— Work task —
Scan the listing below. Copy each line that contains "lines".

— Exercise materials —
=====

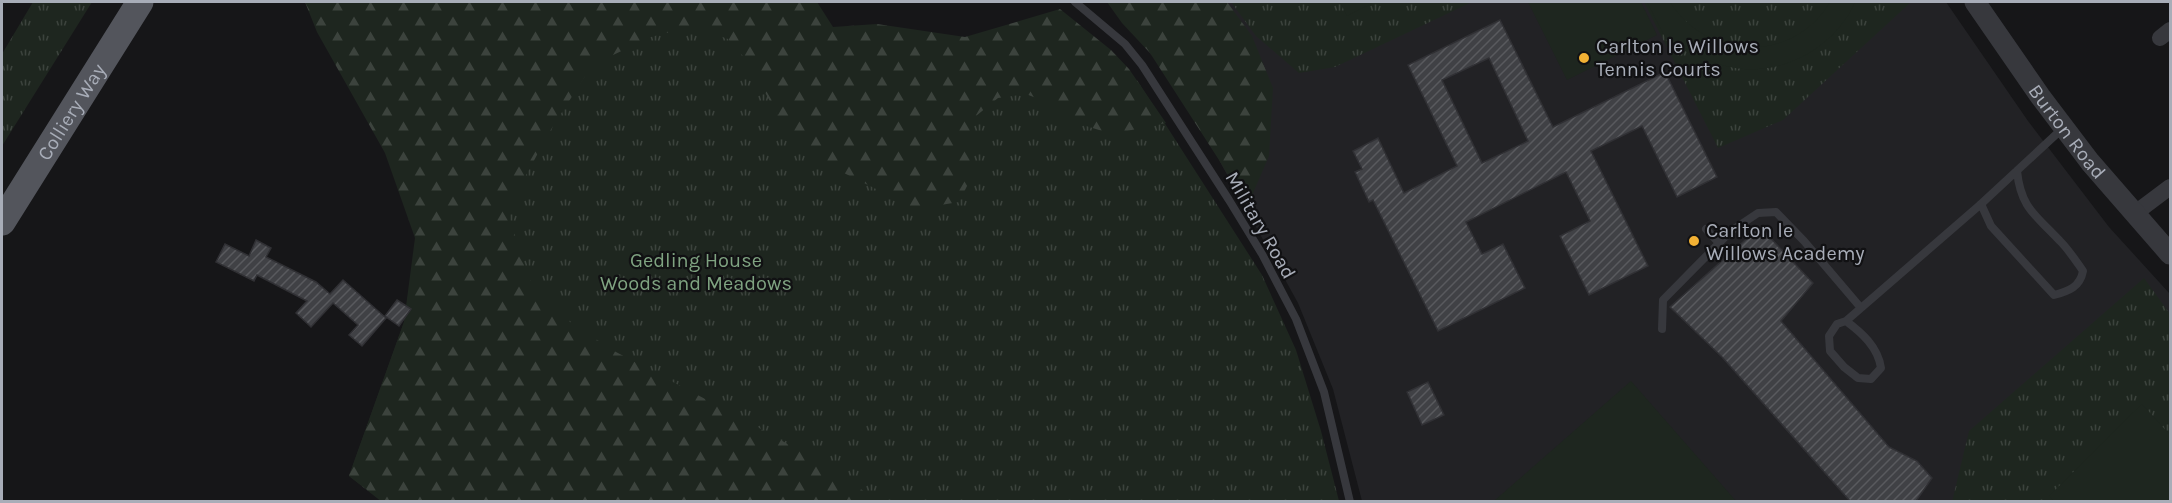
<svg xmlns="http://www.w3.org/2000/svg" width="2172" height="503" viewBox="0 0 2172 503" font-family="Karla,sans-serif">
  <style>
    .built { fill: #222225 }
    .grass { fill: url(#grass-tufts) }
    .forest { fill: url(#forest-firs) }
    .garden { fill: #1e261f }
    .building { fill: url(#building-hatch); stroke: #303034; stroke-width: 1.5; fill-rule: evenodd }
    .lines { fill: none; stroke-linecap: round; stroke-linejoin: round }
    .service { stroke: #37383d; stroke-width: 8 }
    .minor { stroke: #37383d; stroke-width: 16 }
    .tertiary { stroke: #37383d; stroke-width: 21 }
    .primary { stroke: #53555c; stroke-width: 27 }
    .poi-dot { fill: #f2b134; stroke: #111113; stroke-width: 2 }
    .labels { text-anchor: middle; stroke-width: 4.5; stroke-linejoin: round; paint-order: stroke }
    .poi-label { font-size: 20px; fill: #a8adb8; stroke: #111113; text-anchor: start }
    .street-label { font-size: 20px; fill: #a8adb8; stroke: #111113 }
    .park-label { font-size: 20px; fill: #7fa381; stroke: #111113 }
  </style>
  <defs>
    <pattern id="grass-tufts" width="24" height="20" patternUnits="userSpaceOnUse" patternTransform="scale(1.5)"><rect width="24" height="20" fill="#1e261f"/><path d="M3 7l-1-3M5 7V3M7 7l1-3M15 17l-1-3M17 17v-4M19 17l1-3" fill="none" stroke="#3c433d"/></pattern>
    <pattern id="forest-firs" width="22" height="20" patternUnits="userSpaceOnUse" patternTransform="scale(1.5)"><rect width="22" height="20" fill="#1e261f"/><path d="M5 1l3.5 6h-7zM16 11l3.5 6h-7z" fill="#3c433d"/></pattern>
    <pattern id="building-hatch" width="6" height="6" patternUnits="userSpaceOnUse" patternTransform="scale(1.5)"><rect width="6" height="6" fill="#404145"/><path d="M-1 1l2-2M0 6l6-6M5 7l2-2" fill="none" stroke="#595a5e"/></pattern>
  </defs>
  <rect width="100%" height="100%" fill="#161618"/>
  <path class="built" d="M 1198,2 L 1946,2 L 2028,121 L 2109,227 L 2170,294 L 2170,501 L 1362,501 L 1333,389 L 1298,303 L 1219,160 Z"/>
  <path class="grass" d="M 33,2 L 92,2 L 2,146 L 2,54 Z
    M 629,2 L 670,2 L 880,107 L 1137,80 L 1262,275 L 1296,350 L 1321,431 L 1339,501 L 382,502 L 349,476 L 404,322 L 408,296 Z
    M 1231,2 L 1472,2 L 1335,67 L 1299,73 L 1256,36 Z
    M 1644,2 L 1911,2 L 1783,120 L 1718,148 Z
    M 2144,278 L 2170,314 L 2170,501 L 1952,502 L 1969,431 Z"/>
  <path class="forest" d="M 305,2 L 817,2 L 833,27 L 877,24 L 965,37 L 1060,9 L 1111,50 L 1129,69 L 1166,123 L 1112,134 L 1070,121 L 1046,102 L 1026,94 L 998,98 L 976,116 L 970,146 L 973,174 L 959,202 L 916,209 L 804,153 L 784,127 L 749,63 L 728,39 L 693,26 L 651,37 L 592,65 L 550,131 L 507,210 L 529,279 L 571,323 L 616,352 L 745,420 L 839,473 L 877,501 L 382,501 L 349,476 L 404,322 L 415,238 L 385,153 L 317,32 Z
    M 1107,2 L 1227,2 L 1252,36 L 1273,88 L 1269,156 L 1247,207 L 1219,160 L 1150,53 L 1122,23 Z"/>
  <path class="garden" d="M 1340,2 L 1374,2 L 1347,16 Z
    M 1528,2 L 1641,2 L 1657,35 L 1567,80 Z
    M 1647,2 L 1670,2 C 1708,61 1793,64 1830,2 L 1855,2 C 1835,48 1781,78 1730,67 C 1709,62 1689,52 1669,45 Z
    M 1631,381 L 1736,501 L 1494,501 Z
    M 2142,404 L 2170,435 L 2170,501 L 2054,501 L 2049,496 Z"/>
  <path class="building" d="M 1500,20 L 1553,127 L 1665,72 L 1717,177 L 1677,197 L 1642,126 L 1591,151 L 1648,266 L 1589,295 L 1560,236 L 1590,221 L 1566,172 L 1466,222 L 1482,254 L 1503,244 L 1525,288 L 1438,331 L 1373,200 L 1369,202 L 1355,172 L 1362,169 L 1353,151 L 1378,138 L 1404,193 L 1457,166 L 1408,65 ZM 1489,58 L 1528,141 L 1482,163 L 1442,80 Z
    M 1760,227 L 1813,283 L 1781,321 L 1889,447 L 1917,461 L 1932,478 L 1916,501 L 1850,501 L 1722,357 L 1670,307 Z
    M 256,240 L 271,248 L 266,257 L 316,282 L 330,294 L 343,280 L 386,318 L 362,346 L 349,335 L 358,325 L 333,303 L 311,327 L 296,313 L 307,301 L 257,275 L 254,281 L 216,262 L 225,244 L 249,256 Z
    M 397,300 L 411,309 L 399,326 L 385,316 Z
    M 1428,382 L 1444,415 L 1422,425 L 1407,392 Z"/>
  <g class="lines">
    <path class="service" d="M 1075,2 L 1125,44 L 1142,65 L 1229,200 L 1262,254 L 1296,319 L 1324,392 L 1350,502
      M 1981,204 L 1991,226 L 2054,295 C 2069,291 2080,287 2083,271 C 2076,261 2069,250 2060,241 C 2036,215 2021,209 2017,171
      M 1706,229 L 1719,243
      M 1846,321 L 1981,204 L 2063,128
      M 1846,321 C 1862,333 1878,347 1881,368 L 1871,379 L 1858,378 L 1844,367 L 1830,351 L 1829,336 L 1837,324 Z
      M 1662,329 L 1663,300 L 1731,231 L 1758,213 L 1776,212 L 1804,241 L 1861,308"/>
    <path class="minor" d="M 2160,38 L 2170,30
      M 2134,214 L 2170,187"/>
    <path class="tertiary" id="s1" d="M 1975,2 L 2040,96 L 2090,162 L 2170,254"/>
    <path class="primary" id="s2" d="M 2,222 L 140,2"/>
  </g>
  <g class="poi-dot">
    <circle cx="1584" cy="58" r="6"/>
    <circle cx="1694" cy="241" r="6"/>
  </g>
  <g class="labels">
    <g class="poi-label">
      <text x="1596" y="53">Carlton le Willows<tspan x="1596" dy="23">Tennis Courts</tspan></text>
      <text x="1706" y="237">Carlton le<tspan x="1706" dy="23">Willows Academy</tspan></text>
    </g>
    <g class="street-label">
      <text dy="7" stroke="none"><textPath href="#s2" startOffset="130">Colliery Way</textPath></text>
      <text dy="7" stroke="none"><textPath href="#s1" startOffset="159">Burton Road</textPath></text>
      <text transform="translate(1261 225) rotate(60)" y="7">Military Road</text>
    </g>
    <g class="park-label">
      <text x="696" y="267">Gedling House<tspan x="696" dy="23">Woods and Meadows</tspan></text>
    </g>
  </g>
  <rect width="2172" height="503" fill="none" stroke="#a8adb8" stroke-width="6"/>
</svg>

=====

— Solved exercise —
    .lines { fill: none; stroke-linecap: round; stroke-linejoin: round }
  <g class="lines">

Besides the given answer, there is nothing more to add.